Cette programmation est une traversée à la fois ludique, pensive et visionnaire autour de l'univers des animaux, elle interroge et réactive la relation entre l’homme et l’animal, le lien qui au fil de l’histoire se voit transformé par les nouveaux rapports de production du XX e siècle, réduisant l’animal à l’état de bête avant d’en faire un simple produit de consommation. Mais une nouvelle conscience de la relation entre nous et les animaux commence à émerger depuis quelques années. Et comme toujours le cinéma est un merveilleux miroir pour comprendre notre société par le prisme de son imaginaire et de son esthétique.
Le parcours des séances est une surprenante Arche de Noé cinématographique dans laquelle le public ajaccien pourra faire à la fois une expérience de découverte et de partage. Si Werner Herzog interroge radicalement notre anthropomorphisme dans son Grizzly Man (2005), Frederick Wiseman avec son Zoo (1993) nous plonge dans un microcosme animal reconstruit artificiellement, en miroir ironique et impitoyable de notre société. Barbet Schroeder, dans son Koko, le gorille qui parle (1978), dresse un portrait drôle et terrible de notre fantasme d'omnipotence scientifique et éthique sur le monde animal. Roberto Rossellini a réalisé India (1959) de manière expérimentale : le résultat est une éblouissante tentative de décrire la relation durable et fructueuse entre les hommes et les animaux (éléphants, tigres, singes), à travers une structure à épisodes imprégnée d'une profonde empathie: un film qui nous réconcilie avec la Terre Mère (Matri Bhumi) et nous met au même niveau que tous les êtres vivants.
La distance qui nous sépare des animaux
par Olivia Cooper-Hadjian
Les cinéastes ici cités prennent le parti d’adopter vis-à-vis de l’humain une distance à la mesure de celle qui nous sépare des autres animaux. Les bêtes y conservent tout leur mystère, et nous regagnons une partie du nôtre. Car n’est-il pas étrange d’envoyer des chiens dans l’espace ou d’imbriquer de minuscules insectes dans de grandes machines de pointe pour tenter de percer le secret de leur cognition, et peut-être de leur conscience ?
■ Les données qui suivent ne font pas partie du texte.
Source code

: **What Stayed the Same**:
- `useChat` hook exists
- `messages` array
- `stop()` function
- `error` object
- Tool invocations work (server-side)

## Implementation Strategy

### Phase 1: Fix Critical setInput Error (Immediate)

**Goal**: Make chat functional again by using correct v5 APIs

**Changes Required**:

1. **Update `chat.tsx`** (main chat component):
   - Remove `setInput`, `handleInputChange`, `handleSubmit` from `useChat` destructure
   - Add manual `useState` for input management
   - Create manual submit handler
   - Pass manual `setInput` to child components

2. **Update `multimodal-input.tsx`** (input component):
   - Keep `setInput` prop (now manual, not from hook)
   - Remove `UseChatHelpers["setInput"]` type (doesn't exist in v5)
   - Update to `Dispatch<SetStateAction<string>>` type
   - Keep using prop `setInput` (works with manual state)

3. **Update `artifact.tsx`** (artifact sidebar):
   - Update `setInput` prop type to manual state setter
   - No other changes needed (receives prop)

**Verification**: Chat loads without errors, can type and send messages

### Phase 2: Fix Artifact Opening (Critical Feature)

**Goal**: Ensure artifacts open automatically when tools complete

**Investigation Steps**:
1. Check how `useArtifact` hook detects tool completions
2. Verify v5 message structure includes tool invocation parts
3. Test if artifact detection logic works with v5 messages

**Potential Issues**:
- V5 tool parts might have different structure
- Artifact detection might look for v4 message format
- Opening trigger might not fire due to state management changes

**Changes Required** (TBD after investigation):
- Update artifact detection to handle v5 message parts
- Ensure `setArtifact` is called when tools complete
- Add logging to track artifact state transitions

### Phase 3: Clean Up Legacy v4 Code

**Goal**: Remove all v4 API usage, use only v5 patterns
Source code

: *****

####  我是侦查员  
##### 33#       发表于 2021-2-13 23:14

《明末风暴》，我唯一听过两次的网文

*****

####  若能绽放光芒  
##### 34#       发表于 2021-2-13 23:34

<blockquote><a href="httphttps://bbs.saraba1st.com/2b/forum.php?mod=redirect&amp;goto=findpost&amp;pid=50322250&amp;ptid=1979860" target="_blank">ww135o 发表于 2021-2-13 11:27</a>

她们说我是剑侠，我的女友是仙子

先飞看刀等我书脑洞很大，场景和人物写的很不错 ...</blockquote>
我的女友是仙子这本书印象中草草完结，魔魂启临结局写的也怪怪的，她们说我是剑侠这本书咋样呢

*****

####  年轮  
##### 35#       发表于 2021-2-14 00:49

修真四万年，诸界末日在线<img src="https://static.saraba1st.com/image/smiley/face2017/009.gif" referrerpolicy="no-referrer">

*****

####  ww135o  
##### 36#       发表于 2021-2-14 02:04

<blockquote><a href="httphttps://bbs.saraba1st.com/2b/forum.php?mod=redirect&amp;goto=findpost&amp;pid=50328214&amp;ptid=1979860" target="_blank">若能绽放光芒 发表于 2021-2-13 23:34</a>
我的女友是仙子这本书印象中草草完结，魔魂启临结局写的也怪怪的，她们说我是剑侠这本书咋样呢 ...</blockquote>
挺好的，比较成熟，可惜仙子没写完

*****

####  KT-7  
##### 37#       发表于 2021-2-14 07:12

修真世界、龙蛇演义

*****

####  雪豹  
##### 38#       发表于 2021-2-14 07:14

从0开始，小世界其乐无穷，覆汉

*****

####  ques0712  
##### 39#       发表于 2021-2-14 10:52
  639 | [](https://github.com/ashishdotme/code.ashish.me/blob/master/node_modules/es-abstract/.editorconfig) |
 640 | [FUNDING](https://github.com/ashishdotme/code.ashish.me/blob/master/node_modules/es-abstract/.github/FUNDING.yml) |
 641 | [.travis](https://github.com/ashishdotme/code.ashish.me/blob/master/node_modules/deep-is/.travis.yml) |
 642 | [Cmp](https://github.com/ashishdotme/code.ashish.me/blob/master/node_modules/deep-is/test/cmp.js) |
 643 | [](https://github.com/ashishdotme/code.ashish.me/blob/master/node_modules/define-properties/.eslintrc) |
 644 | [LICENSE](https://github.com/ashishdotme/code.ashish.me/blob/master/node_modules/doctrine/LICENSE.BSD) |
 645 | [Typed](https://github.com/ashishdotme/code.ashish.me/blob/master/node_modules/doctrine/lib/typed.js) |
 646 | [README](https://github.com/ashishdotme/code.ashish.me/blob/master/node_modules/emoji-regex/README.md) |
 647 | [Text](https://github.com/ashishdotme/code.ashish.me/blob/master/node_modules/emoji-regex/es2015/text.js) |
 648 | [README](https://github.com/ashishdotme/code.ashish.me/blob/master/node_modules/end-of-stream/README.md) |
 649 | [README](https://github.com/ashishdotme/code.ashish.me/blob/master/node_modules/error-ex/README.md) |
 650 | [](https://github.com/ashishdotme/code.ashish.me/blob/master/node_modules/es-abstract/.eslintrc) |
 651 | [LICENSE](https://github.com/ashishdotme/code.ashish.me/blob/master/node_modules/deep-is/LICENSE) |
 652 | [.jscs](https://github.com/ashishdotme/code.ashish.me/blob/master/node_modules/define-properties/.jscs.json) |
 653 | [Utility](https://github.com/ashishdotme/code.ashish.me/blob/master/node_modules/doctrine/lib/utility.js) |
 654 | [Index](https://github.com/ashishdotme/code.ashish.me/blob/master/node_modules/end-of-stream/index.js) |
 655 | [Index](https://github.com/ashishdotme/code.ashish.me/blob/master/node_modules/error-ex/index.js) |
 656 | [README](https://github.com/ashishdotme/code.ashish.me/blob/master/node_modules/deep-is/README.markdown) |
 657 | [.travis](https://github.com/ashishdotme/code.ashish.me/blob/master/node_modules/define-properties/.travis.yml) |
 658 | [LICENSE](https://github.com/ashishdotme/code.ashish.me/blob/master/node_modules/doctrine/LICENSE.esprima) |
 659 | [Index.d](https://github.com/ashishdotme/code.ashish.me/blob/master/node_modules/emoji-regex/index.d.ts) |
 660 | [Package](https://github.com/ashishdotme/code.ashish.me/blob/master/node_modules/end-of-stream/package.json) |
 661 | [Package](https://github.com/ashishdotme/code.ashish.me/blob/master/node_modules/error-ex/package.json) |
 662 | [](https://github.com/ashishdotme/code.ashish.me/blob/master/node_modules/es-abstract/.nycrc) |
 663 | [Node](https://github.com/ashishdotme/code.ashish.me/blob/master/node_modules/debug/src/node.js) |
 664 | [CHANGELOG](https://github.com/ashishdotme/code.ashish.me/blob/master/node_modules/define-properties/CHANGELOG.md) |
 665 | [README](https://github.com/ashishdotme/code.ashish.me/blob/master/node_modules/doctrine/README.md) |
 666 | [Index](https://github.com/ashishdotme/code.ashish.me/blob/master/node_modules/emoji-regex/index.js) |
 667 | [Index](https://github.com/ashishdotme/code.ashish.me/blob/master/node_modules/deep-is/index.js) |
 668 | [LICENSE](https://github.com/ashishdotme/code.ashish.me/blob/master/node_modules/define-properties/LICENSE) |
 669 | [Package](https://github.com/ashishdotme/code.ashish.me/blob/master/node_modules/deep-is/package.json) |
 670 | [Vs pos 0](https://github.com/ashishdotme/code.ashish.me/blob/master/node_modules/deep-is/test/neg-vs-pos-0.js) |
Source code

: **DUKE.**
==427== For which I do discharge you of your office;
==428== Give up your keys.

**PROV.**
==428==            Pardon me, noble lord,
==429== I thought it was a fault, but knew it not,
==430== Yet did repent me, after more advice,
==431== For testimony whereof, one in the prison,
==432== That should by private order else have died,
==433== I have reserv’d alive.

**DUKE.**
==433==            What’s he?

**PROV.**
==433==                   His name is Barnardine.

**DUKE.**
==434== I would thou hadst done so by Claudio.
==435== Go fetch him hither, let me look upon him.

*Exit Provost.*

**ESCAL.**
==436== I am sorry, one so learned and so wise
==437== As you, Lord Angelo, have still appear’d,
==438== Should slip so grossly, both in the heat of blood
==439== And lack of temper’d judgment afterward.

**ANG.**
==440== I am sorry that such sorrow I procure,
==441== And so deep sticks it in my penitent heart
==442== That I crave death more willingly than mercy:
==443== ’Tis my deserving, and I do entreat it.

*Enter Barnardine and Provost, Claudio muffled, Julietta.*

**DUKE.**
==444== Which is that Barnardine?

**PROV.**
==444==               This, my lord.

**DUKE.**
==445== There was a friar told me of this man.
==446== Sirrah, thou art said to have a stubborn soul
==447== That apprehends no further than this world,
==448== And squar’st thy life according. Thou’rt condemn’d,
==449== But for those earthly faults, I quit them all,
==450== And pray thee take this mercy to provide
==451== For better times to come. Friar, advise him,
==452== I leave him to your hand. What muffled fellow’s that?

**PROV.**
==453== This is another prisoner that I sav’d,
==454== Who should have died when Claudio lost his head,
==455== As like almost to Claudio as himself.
Si l’exploitation n’est pas absente de ces démarches, ces cinéastes la déjouent par leur geste et rétablissent un lien avec l’animal en se mettant physiquement à sa place : Elsa Kremser et Levin Peter suivent le parcours d’une meute de chiens errants, adoptant leur cadence, dans Space Dogs ; Maud Faivre et Marceau Boré montrent la solitude des insectes scrutés dans Modèle animal. Certains rapports sont plus ambigus, comme le montre Homing, où le dérèglement de l’environnement éveille un effort de réparation par des actes de soin.
Le respect qu’imposent les bêtes se mâtine d’envie, jusqu’à l’absurde : on s’imagine échapper à notre propre condition, en tentant d’imiter leurs talents musicaux dans Langue des oiseaux d’Érik Bullot, ou en s’identifiant à leur pouvoir de séduction dans Los que desean d’Elena López Riera.